Final Report Summary - SCSPL (Stability and change in sound patterns of the world's languages: typological, physiological, and cognitive factors)

The overall goal of the project was to achieve a new understanding of the extent to which physiological constraints of speech production may lie at the heart of asymmetries observed in the statistical distribution of sound patterns in the world’s languages. While it is generally agreed in the speech and language sciences that universal performance constraints exert a structuring force on human languages, pinning down the precise circumstances under which performance limitations may actively shape sound patterns of has remained elusive. Many scientists share the intuition that sound patterns which are statistically under-represented in the world’s languages are harder to learn, more difficult to produce and to perceive, and are in this sense cross-linguistically 'marked.' Cross-linguistically marked patterns are often assumed to be inherently unstable and prone to undergo sound change. Yet this argument has largely remained circular and there is little empirical evidence supporting the view that by hypothesis marked patterns are inherently unstable once they have become part of a language's grammar.
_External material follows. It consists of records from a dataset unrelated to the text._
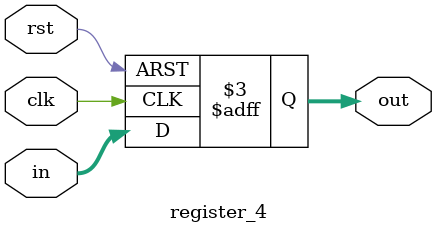
<source format=v>
`timescale 1ps/1ps

module register_4 (in, out, rst, clk);

	input rst, clk;
	input [3:0] in;
	output [3:0] out;
	reg [3:0] out;

  always @ (negedge rst or posedge clk) begin
  
  	if(rst == 0)begin
  		out <= #1 4'b0000;
  	end
    else begin
    	out <= #1 in;
    end
  end

endmodule

</source>
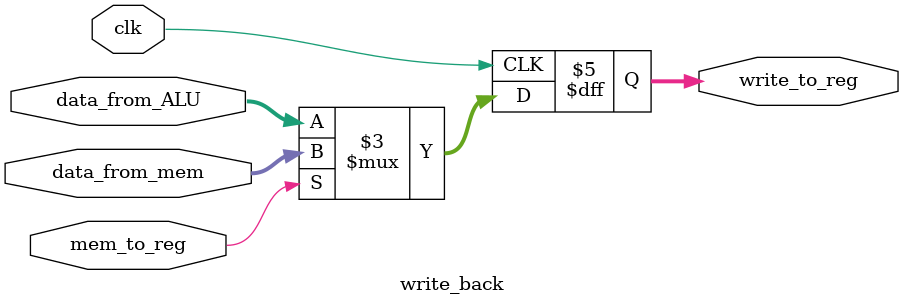
<source format=v>
module write_back(input clk,
                  input mem_to_reg,
                  input[31 : 0] data_from_mem,
                  input[31 : 0] data_from_ALU,
                  output reg[31 : 0] write_to_reg);// value is to be stored in register

    always @(posedge clk) begin
        if(mem_to_reg)
            write_to_reg <= data_from_mem;
        else
            write_to_reg <= data_from_ALU;
    end

endmodule
</source>
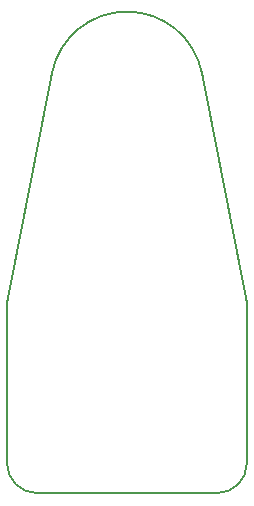
<source format=gm1>
%TF.GenerationSoftware,KiCad,Pcbnew,5.0.2+dfsg1-1*%
%TF.CreationDate,2021-06-28T10:58:25-04:00*%
%TF.ProjectId,dip-20-keychain,6469702d-3230-42d6-9b65-79636861696e,1*%
%TF.SameCoordinates,Original*%
%TF.FileFunction,Profile,NP*%
%FSLAX46Y46*%
G04 Gerber Fmt 4.6, Leading zero omitted, Abs format (unit mm)*
G04 Created by KiCad (PCBNEW 5.0.2+dfsg1-1) date Mon 28 Jun 2021 10:58:25 AM EDT*
%MOMM*%
%LPD*%
G01*
G04 APERTURE LIST*
%ADD10C,0.150000*%
G04 APERTURE END LIST*
D10*
X143510000Y-71120000D02*
X139700000Y-90551000D01*
X156210000Y-71120000D02*
X160020000Y-90551000D01*
X142240000Y-106680000D02*
G75*
G02X139700000Y-104140000I0J2540000D01*
G01*
X160020000Y-104140000D02*
G75*
G02X157480000Y-106680000I-2540000J0D01*
G01*
X143510001Y-71119999D02*
G75*
G02X156209999Y-71120001I6349999J-1270001D01*
G01*
X139700000Y-90551000D02*
X139700000Y-104140000D01*
X160020000Y-104140000D02*
X160020000Y-90551000D01*
X142240000Y-106680000D02*
X157480000Y-106680000D01*
M02*

</source>
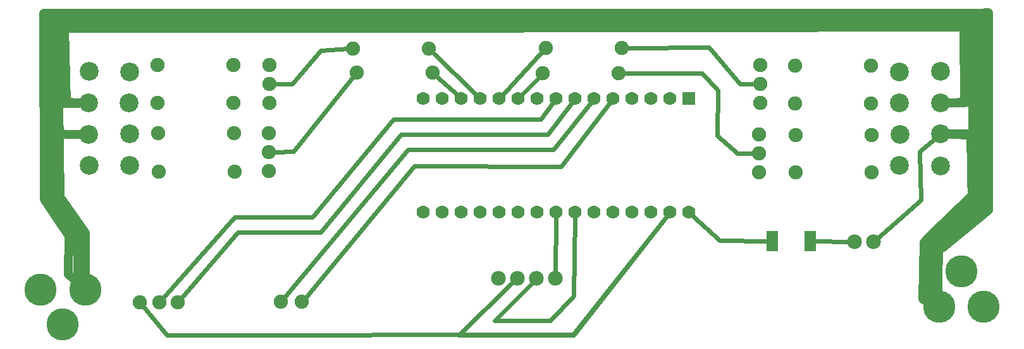
<source format=gtl>
G04 MADE WITH FRITZING*
G04 WWW.FRITZING.ORG*
G04 DOUBLE SIDED*
G04 HOLES PLATED*
G04 CONTOUR ON CENTER OF CONTOUR VECTOR*
%ASAXBY*%
%FSLAX23Y23*%
%MOIN*%
%OFA0B0*%
%SFA1.0B1.0*%
%ADD10C,0.099055*%
%ADD11C,0.070000*%
%ADD12C,0.075000*%
%ADD13C,0.078000*%
%ADD14C,0.170000*%
%ADD15R,0.070000X0.069972*%
%ADD16R,0.059055X0.106299*%
%ADD17C,0.048000*%
%ADD18C,0.024000*%
%ADD19R,0.001000X0.001000*%
%LNCOPPER1*%
G90*
G70*
G54D10*
X388Y1484D03*
G54D11*
X3550Y1341D03*
X3450Y1341D03*
X3350Y1341D03*
X3250Y1341D03*
X3150Y1341D03*
X3050Y1341D03*
X2950Y1341D03*
X2850Y1341D03*
X2750Y1341D03*
X2650Y1341D03*
X2550Y1341D03*
X2450Y1341D03*
X2350Y1341D03*
X2250Y1341D03*
X2150Y1341D03*
X3550Y741D03*
X3450Y741D03*
X3350Y741D03*
X3250Y741D03*
X3150Y741D03*
X3050Y741D03*
X2950Y741D03*
X2850Y741D03*
X2750Y741D03*
X2650Y741D03*
X2550Y741D03*
X2450Y741D03*
X2350Y741D03*
X2250Y741D03*
X2150Y741D03*
G54D10*
X4876Y1318D03*
X4876Y1153D03*
G54D12*
X1338Y1516D03*
X1338Y1416D03*
X1338Y1316D03*
X1337Y958D03*
X1337Y1058D03*
X1337Y1158D03*
X3921Y949D03*
X3921Y1049D03*
X3921Y1149D03*
X3927Y1516D03*
X3927Y1416D03*
X3927Y1316D03*
X3195Y1608D03*
X2795Y1608D03*
X3178Y1473D03*
X2778Y1473D03*
X1798Y1477D03*
X2198Y1477D03*
X1781Y1605D03*
X2181Y1605D03*
G54D10*
X4877Y1483D03*
X604Y1482D03*
X4658Y1482D03*
X385Y1152D03*
X4660Y987D03*
X602Y986D03*
X385Y1316D03*
X4658Y1317D03*
X4662Y1152D03*
X603Y1153D03*
X601Y1317D03*
X388Y986D03*
X4876Y984D03*
G54D12*
X4510Y1313D03*
X4110Y1313D03*
X4512Y1148D03*
X4112Y1148D03*
X749Y1316D03*
X1149Y1316D03*
X752Y1158D03*
X1152Y1158D03*
G54D13*
X4423Y584D03*
X4523Y584D03*
X2546Y390D03*
X2646Y390D03*
X2746Y390D03*
X2846Y390D03*
G54D12*
X759Y264D03*
X1509Y266D03*
X857Y265D03*
X1399Y266D03*
X655Y265D03*
G54D14*
X4868Y241D03*
X5104Y241D03*
X4986Y426D03*
X4868Y241D03*
X5104Y241D03*
X4986Y426D03*
X369Y331D03*
X133Y331D03*
X251Y146D03*
X369Y331D03*
X133Y331D03*
X251Y146D03*
G54D12*
X4111Y1515D03*
X4511Y1515D03*
X1149Y1517D03*
X749Y1517D03*
X1157Y954D03*
X757Y954D03*
X4112Y949D03*
X4512Y949D03*
G54D15*
X3550Y1341D03*
G54D16*
X3991Y587D03*
X4188Y587D03*
G54D17*
X231Y1314D02*
X333Y1315D01*
D02*
X5045Y1152D02*
X5038Y1788D01*
D02*
X5038Y1788D02*
X238Y1739D01*
D02*
X238Y1739D02*
X224Y1342D01*
D02*
X224Y1342D02*
X231Y1314D01*
D02*
X4928Y1152D02*
X5045Y1152D01*
D02*
X328Y396D02*
X326Y399D01*
D02*
X370Y629D02*
X369Y412D01*
D02*
X236Y820D02*
X370Y629D01*
D02*
X229Y1324D02*
X236Y820D01*
D02*
X333Y1318D02*
X229Y1324D01*
D02*
X327Y626D02*
X328Y396D01*
D02*
X192Y816D02*
X327Y626D01*
D02*
X333Y1152D02*
X185Y1154D01*
D02*
X185Y1154D02*
X192Y816D01*
D02*
X269Y1318D02*
X261Y1711D01*
D02*
X261Y1711D02*
X1900Y1709D01*
D02*
X333Y1317D02*
X269Y1318D01*
D02*
X192Y1758D02*
X1812Y1784D01*
D02*
X333Y1152D02*
X186Y1153D01*
D02*
X186Y1153D02*
X192Y1758D01*
G54D18*
D02*
X2220Y1458D02*
X2328Y1360D01*
D02*
X1781Y1455D02*
X1466Y1062D01*
D02*
X1752Y1603D02*
X1609Y1595D01*
D02*
X1609Y1595D02*
X1458Y1416D01*
D02*
X2201Y1585D02*
X2429Y1361D01*
G54D17*
D02*
X5004Y1320D02*
X4999Y1718D01*
D02*
X4999Y1718D02*
X1900Y1709D01*
D02*
X4927Y1318D02*
X5004Y1320D01*
D02*
X5082Y1155D02*
X5084Y1761D01*
D02*
X5084Y1761D02*
X1812Y1784D01*
D02*
X4928Y1153D02*
X5082Y1155D01*
G54D18*
D02*
X3224Y1608D02*
X3656Y1609D01*
D02*
X2776Y1587D02*
X2570Y1362D01*
D02*
X2758Y1452D02*
X2670Y1362D01*
D02*
X3618Y1474D02*
X3207Y1473D01*
D02*
X3892Y1049D02*
X3807Y1049D01*
D02*
X3656Y1609D02*
X3820Y1417D01*
D02*
X2624Y369D02*
X2337Y91D01*
D02*
X2950Y712D02*
X2944Y296D01*
D02*
X2850Y712D02*
X2846Y420D01*
D02*
X1528Y288D02*
X2104Y984D01*
D02*
X1417Y288D02*
X2070Y1071D01*
D02*
X876Y287D02*
X1174Y634D01*
D02*
X777Y285D02*
X1157Y714D01*
G54D17*
D02*
X4804Y321D02*
X4817Y305D01*
D02*
X4927Y1318D02*
X5075Y1319D01*
D02*
X5035Y1147D02*
X5043Y779D01*
D02*
X4928Y1151D02*
X5035Y1147D01*
D02*
X4843Y594D02*
X4843Y326D01*
D02*
X5087Y872D02*
X4799Y594D01*
D02*
X5075Y1319D02*
X5087Y872D01*
D02*
X5043Y779D02*
X4843Y594D01*
G54D18*
D02*
X2104Y984D02*
X2877Y982D01*
D02*
X2877Y982D02*
X3132Y1318D01*
D02*
X2835Y1069D02*
X3032Y1318D01*
D02*
X1610Y633D02*
X2032Y1151D01*
D02*
X2805Y1149D02*
X2932Y1318D01*
D02*
X1174Y634D02*
X1610Y633D01*
D02*
X1567Y715D02*
X1993Y1231D01*
D02*
X2769Y1231D02*
X2833Y1317D01*
D02*
X1157Y714D02*
X1567Y715D01*
D02*
X2818Y167D02*
X2527Y167D01*
D02*
X2527Y167D02*
X2725Y368D01*
D02*
X2940Y94D02*
X3432Y718D01*
D02*
X801Y91D02*
X2940Y94D01*
D02*
X2944Y90D02*
X3432Y718D01*
D02*
X2944Y296D02*
X2818Y167D01*
D02*
X2070Y1071D02*
X2835Y1069D01*
D02*
X2337Y91D02*
X2944Y90D01*
D02*
X2032Y1151D02*
X2805Y1149D01*
D02*
X1993Y1231D02*
X2769Y1231D01*
D02*
X673Y243D02*
X801Y91D01*
D02*
X4767Y1059D02*
X4845Y1126D01*
D02*
X4546Y604D02*
X4772Y805D01*
D02*
X4772Y805D02*
X4767Y1059D01*
D02*
X1466Y1062D02*
X1365Y1058D01*
D02*
X3703Y1383D02*
X3618Y1474D01*
D02*
X3700Y1143D02*
X3703Y1383D01*
D02*
X3807Y1049D02*
X3700Y1143D01*
G54D17*
D02*
X5091Y1319D02*
X5123Y1791D01*
D02*
X5123Y1791D02*
X148Y1792D01*
D02*
X148Y1792D02*
X152Y808D01*
D02*
X152Y808D02*
X283Y614D01*
D02*
X283Y614D02*
X280Y412D01*
D02*
X280Y412D02*
X309Y386D01*
D02*
X4927Y1318D02*
X5091Y1319D01*
D02*
X5030Y1788D02*
X5129Y1793D01*
D02*
X5019Y1755D02*
X5030Y1788D01*
D02*
X5129Y1793D02*
X5129Y749D01*
D02*
X5129Y749D02*
X4885Y551D01*
D02*
X4885Y551D02*
X4789Y581D01*
D02*
X4789Y581D02*
X4782Y281D01*
D02*
X4782Y281D02*
X4794Y275D01*
D02*
X4865Y580D02*
X4863Y340D01*
D02*
X4863Y340D02*
X4864Y322D01*
D02*
X4843Y326D02*
X4845Y319D01*
D02*
X4799Y594D02*
X4804Y321D01*
D02*
X5087Y769D02*
X4865Y580D01*
D02*
X5084Y1761D02*
X5087Y769D01*
D02*
X238Y1739D02*
X5019Y1755D01*
G54D18*
D02*
X1458Y1416D02*
X1367Y1416D01*
D02*
X3820Y1417D02*
X3898Y1416D01*
D02*
X3712Y589D02*
X3571Y721D01*
D02*
X3967Y587D02*
X3712Y589D01*
D02*
X4393Y585D02*
X4212Y586D01*
G54D19*
D02*
G04 End of Copper1*
M02*
</source>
This project provided a systematic empirical basis for the question of whether there it is possible to define complexity in speech production in a language-independent fashion. By a comprehensive analysis of the production dynamics of typologically unusual sequences in a range of different languages, we could further our understanding of how the powerful mechanism of learning allows languages to overcome the physiological givens in a non-deterministic fashion, thereby providing the basis for linguistic diversity.